■ **Reading text**
Diet Is More Important in Treating Depression than Drugs or Social Support

The Food Programme also cited clinical trials in Australia which showed the vital importance of diet on people with moderate to severe depression. This monitored patients who were given different types of therapies. Some were offered drug treatments, some were given increased social support and some were placed on a diet which increased the consumption of plants and reduced the reliance on junk foods. The greatest impact on mood and behaviour was found amongst those who had radically changed the types of food they were consuming.


There were other examples of impressive evidence from research but these three studies alone would support a direct link between brain development both in utero and throughout our lives, brain function and general mental health. There was further proof from studies that Omega 3 fatty acids can offer protection not just to developing brains but also for ageing brains too. 


Research also shows that inflammation in the body causes havoc in many negative ways and especially in inhibiting neurogenesis, which is the development of new brain cells. People with higher levels of inflammation may also suffer from depression, with up to a third not responding to treatment. However eating foods high in omega 3 fatty acids can help to reduce inflammation which in turn impacts directly on mood and behaviour. And the great thing about oily fish is that tinned it is just as nutritious as fresh and is also relatively cheap, as are frozen vegetables.

■ **Questions on the material**
A: According to the reading on diet and depression, which patients in the Australian clinical trials showed the greatest impact on mood and behavior?
B: Reproduce the part of the reading on diet and depression that opens with the words containing "There were other" and closes with "ageing brains too.".
These items have no connection to the reading on diet and depression.

[Dataset records]

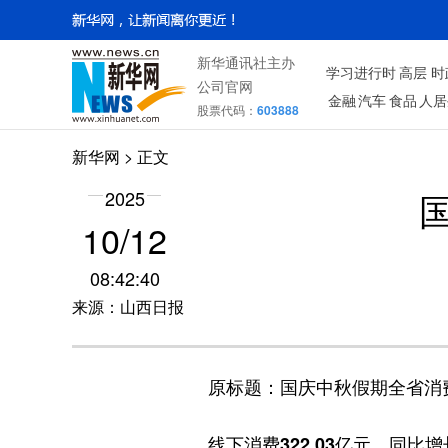
新华通讯社主办
学习进行时
高层
时
公司官网
金融
汽车
食品
人居
股票代码：
603888
新华网
> 正文
2025
10/12
08:42:40
来源：山西日报
原标题：国庆中秋假期全省消
线下消费322.03亿元，同比增长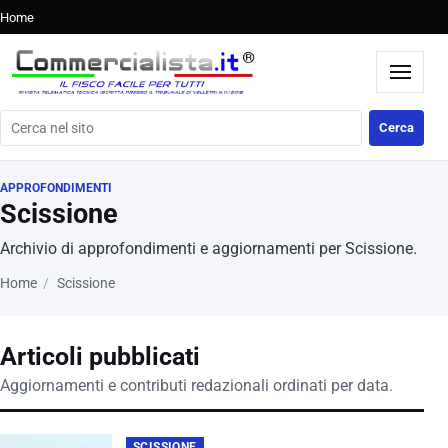
Home
Cerca nel sito
Cerca
APPROFONDIMENTI
Scissione
Archivio di approfondimenti e aggiornamenti per Scissione.
Home
Scissione
Articoli pubblicati
Aggiornamenti e contributi redazionali ordinati per data.
SCISSIONE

■ **Problem solutions**
A: Those who had radically changed the types of food they were consuming.

B:
There were other examples of impressive evidence from research but these three studies alone would support a direct link between brain development both in utero and throughout our lives, brain function and general mental health. There was further proof from studies that Omega 3 fatty acids can offer protection not just to developing brains but also for ageing brains too.